CEO PostFinance, Member of the Executive Board

PostFinance’s result is down 58 percent year-on-year. How do you explain this decline?

The effects of the pandemic are very clear. There was a decline of 69 million francs in trading portfolio assets. Our customers have been doing significantly less travelling. This means that we are seeing no substantial conversion gains from cash withdrawals in foreign currencies and from the use of credit cards. We have also seen a plunge in revenue from over-the-counter transactions at branches and ATMs.

How have interest operations performed?

The low, and indeed largely negative, interest rates that have prevailed for years continue to erode our interest margin. As a result, net interest income, net of impairment, fell by 41 million francs. And this negative trend is set to continue, as current bonds that are comparatively profitable are due to reach maturity, but we will only be able to reinvest them for very low returns.

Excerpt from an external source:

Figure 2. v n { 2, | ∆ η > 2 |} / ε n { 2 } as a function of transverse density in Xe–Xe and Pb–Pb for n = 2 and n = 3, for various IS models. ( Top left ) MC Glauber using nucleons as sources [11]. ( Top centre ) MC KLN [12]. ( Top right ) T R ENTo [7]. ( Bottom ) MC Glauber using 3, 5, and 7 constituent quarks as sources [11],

Did you also see any positive developments?

In the commission business, we saw growth of 18 million francs in revenue thanks to an increase in trading activities among our e-trading customers. Particularly after the global price declines on the stock markets in the spring, trading among our customers was above average.

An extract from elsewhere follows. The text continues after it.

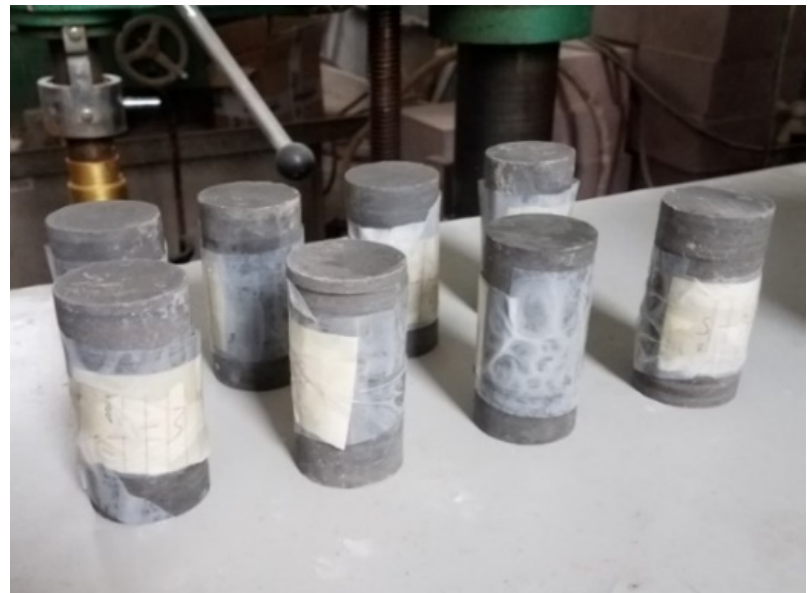
Figure 3. Test sample.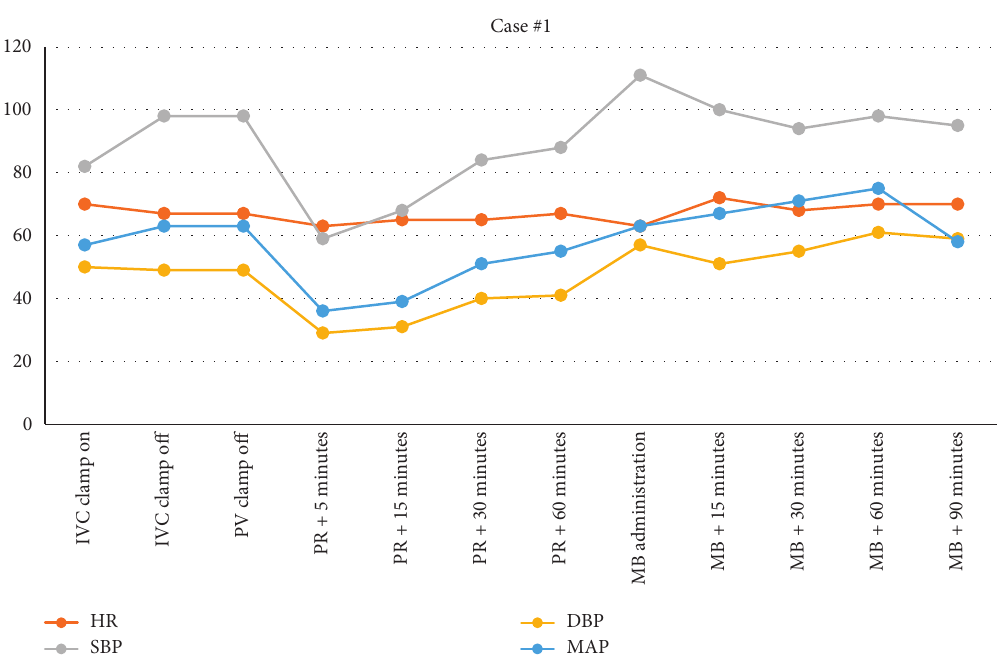
Figure 1: Vital signs from IVC clamp until 90 minutes following MB administration. IVC, inferior vena cava; PV, portal vein; PR, postreperfusion; MB, methylene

PostFinance started a new strategy period at the beginning of 2021. What are the cornerstones of the new strategy?

We are accelerating digital transformation with the SpeedUp strategy and focusing our efforts on four key priorities. These will be driven forward in independent business units: Payment Solutions, Retail Banking, Digital First Banking and Platform Business. Our aim is to stabilize our financial result, and we plan to achieve this by investing in new business areas and continuing to improve the efficiency of existing structures and processes.

We are well on the way to becoming a leader in digital investment for retail customers.

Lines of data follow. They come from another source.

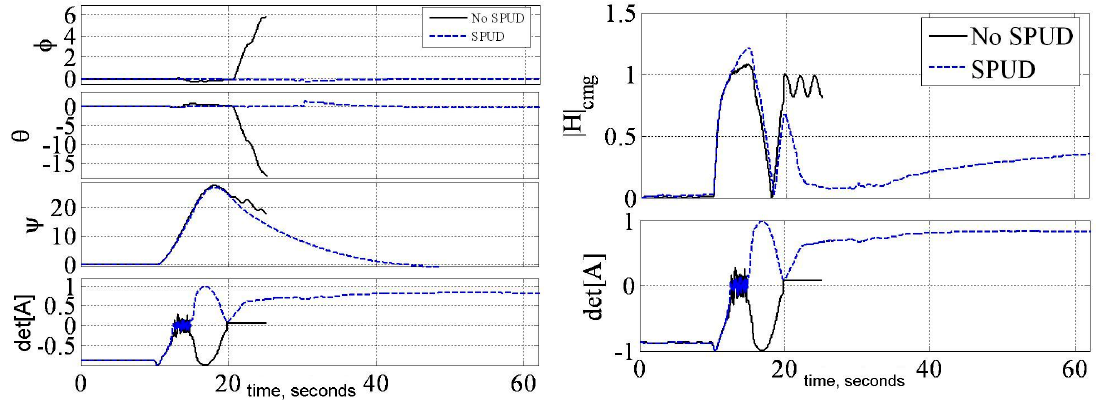
Figure 12. EXPERIMENTATION: Direct comparison of SPUD to nominal control methods. Mathematics 2018 , 6 , 1 FOR PEER REVIEW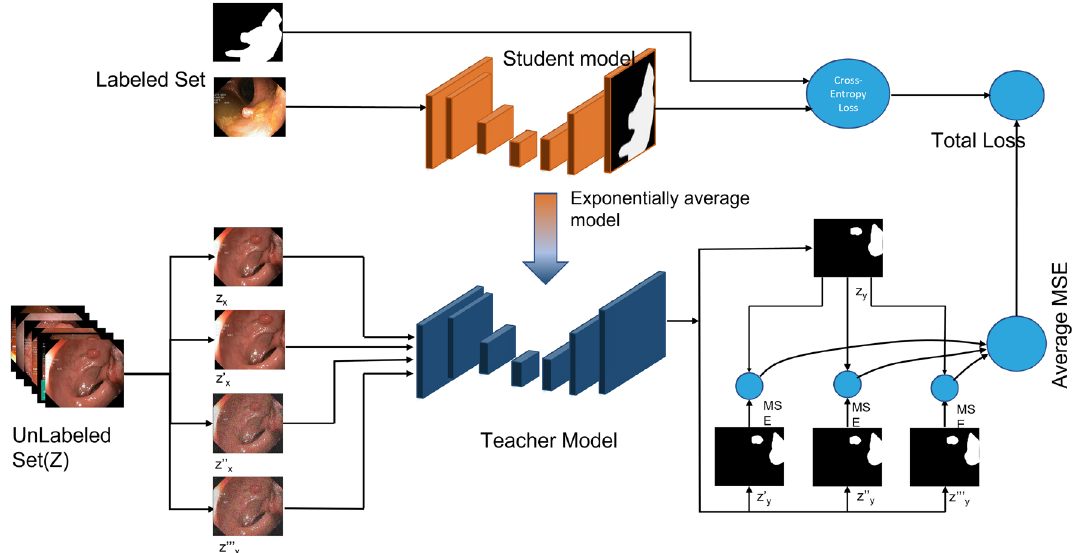
Figure 1. Our proposed method for semi-supervised medical image segmentation (we utilize Kvasir-SEG data 44 as an example). The weight of the teacher model is the exponential moving average (EMA) of the student weights. The total loss is a weighted combined loss of the cross-entropy on labeled data and mean-square error (MSE) on the unlabeled set. Note that we apply transformation-consistent approach on the unlabeled data during perturbations 45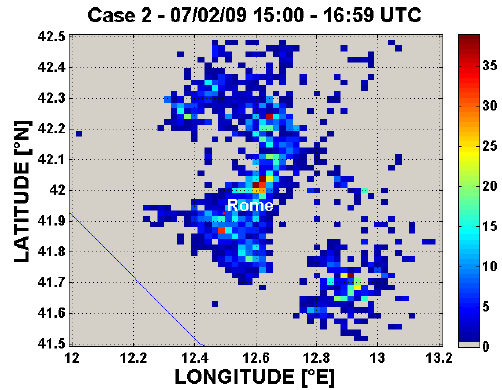
Fig. 8. Same as Fig. 7, but for the Rome area (Case 2) between 15:00 and 16:59UTC, 2 July 2009.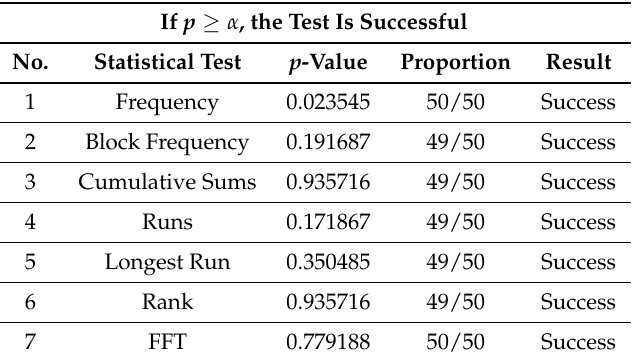
Table 1. NIST statistical test results, if p ≥ 0.01, the test is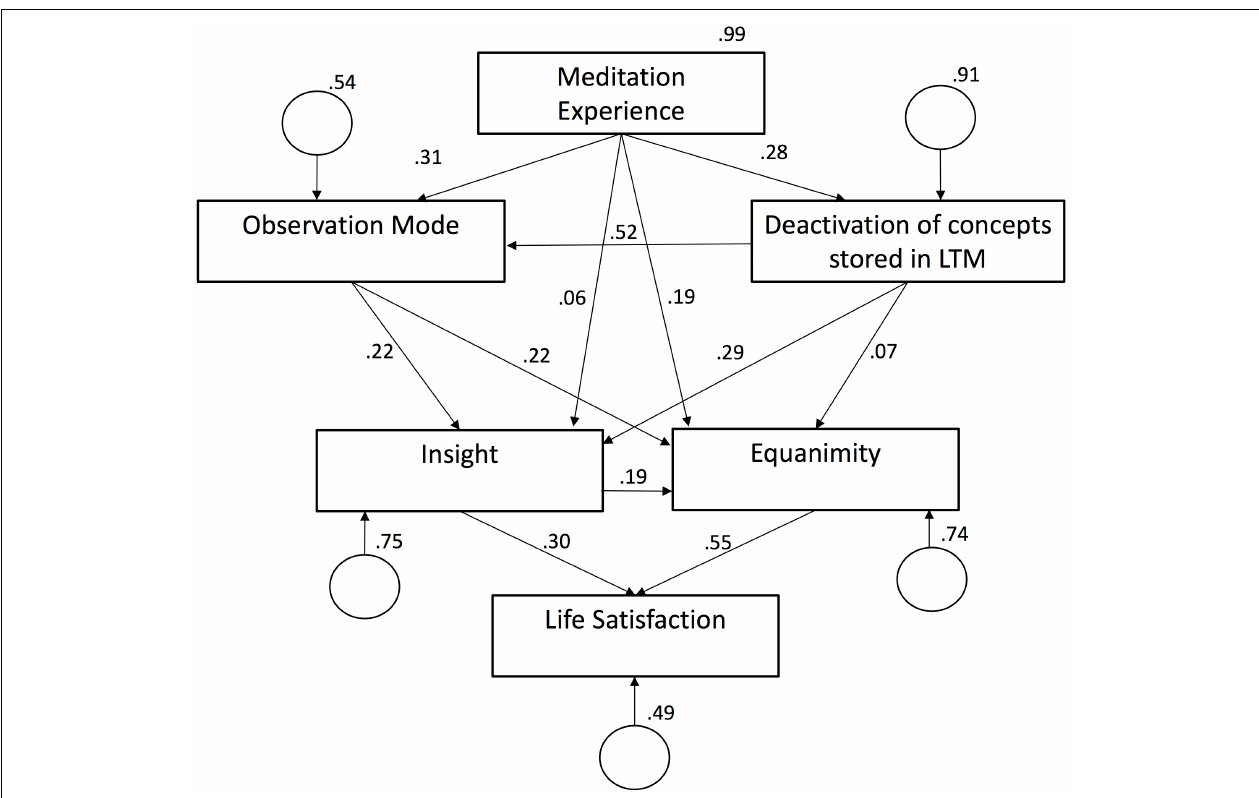
FIGURE 3 | Standardized path coefficients (and p -values) for the proposed model. χ 2 = 0.819 ( df = 3, p = 0.845), GFI = 1.00, NFI = 1.00, CMIN/DF = 0.27, RMSEA < 0.001, p-close = 0.89; N =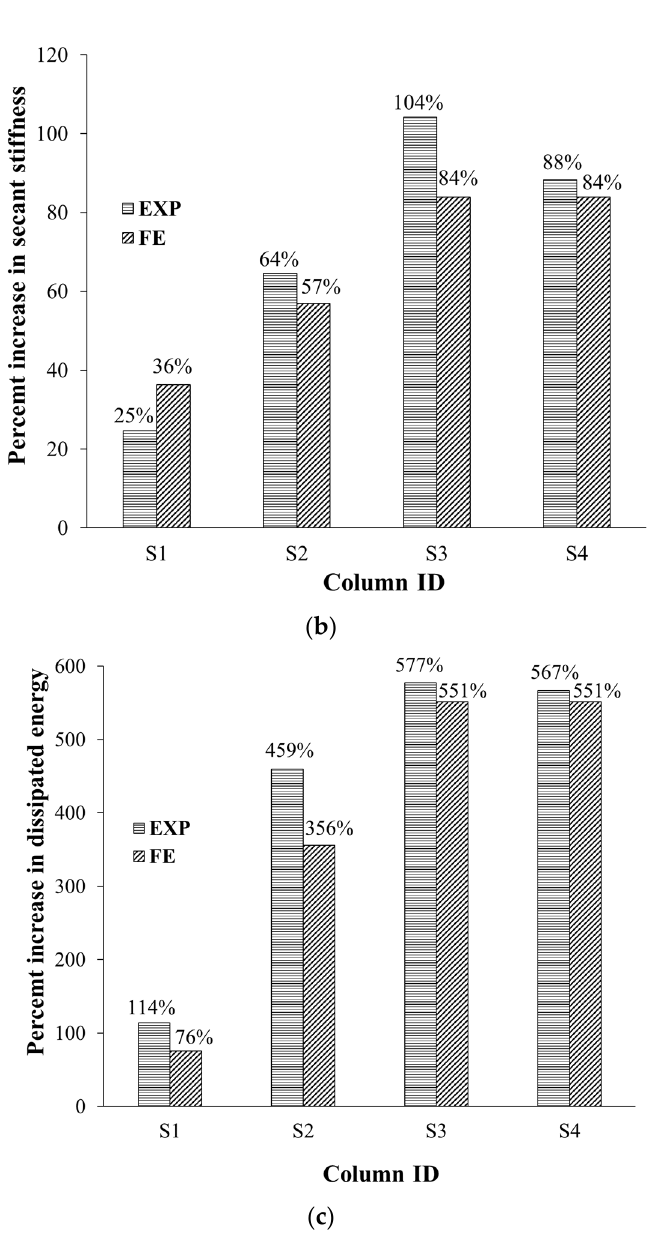
Figure 20. Comparison of upgraded columns with regard to the percent increase in ( a ) peak load, ( b ) axial sti ff ness, and ( c ) energy dissipated.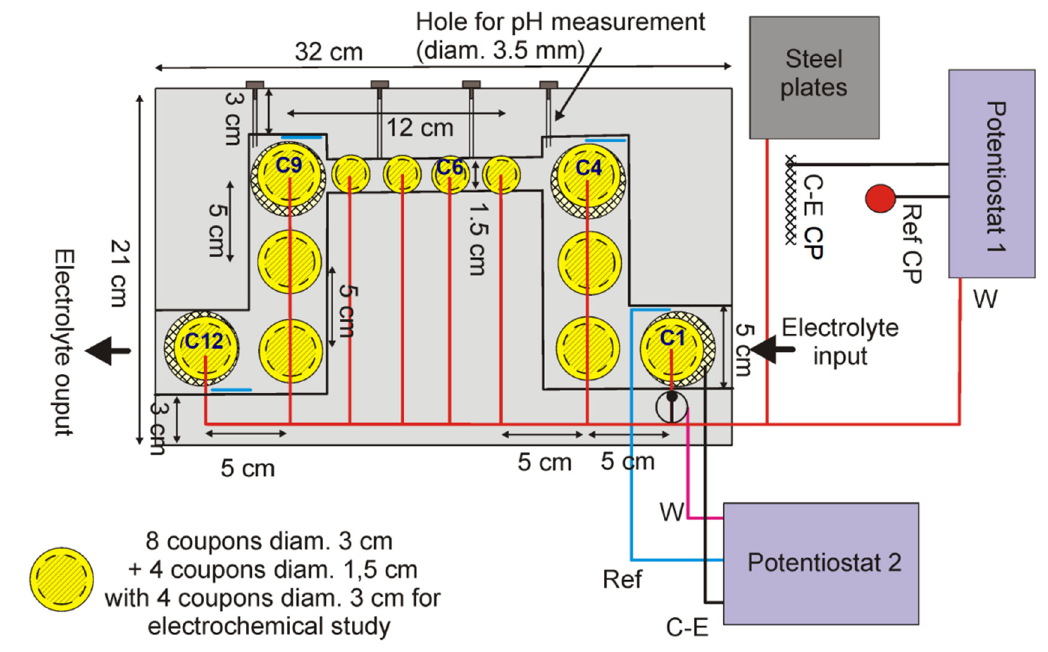
Figure 2. Schematic view (side) of the experimental device, showing the electrical connections and the positions of the four Ag/AgCl microelectrodes (blue lines) set in the channel close to coupons C1, C4, C9 and C12.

Stabilizing the result sounds like quite a defensive approach.

In the current legal, regulatory and economic environment, it would be unrealistic to aim for significant profit growth. But SpeedUp is a very bold strategy: we have four business units that are developing their business independently of each other and at their own pace. This allows each unit to focus even more consistently on its customers’ specific requirements. After all, customer expectations vary in each of the different areas of banking – for example, in terms of the type of advice or the extent to which services are digitized.

Society is demanding that banks operate more sustainably. What is PostFinance doing in this respect?

Corporate responsibility is firmly anchored in our new strategy. We are already doing a great deal in various ways. I’m thinking of work-life balance, which we strongly promote and for which we have been certified several times to date. Or of our investment business, where our customers can already invest in sustainable assets. In 2021, we will create the foundations and analyses that will be used to set the impact goals for our activities in the coming years.